Collection entries
◇ ◇ ◇
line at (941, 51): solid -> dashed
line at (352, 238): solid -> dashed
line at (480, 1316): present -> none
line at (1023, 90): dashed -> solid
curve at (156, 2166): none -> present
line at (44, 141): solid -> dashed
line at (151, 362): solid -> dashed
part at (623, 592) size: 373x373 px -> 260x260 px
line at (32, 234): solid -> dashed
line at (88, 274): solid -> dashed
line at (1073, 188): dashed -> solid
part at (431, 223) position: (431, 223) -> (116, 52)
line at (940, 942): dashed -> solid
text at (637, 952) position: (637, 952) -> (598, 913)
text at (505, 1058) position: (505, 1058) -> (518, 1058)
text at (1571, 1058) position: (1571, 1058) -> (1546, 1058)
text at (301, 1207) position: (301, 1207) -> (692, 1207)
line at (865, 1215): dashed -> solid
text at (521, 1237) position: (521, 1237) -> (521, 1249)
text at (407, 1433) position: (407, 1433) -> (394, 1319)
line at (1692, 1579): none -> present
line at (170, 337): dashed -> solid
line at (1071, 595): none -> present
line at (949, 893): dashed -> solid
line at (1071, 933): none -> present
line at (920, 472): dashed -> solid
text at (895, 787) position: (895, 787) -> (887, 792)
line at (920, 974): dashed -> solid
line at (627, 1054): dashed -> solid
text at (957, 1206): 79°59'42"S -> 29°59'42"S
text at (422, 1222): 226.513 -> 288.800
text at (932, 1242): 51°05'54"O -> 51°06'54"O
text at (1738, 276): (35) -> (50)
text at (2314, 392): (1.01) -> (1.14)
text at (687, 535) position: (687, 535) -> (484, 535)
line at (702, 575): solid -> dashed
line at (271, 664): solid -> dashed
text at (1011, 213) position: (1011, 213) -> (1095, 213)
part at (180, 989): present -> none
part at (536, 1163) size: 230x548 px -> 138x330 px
◇ ◇ ◇
## WHAT YOU WILL DO
Pull out every line in the material above that contains the string "present". Case matters.

## COMPLETED TASK
line at (480, 1316): present -> none
curve at (156, 2166): none -> present
line at (1692, 1579): none -> present
line at (1071, 595): none -> present
line at (1071, 933): none -> present
part at (180, 989): present -> none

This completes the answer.